▶ **To-do item**
Copy out the text of the entries below with "Buy Now" swapped for "Shop Now" and everything else unchanged, leaving out the pictures.

▶ **Data**
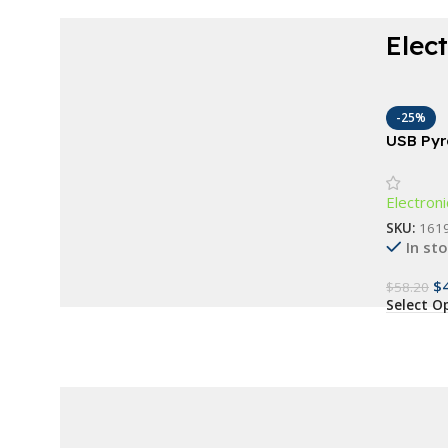
Elec
Choose modern elegance and stay in
control.
-25%
Waterproof Fitness
USB Pyr
Essentia
Bracelet
Electroni
Buy Now
SKU:
161
In st
$
$
58.20
Select O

▶ **Result**
Elec
Choose modern elegance and stay in
control.
-25%
Waterproof Fitness
USB Pyr
Essentia
Bracelet
Electroni
Shop Now
SKU:
161
In st
$
$
58.20
Select O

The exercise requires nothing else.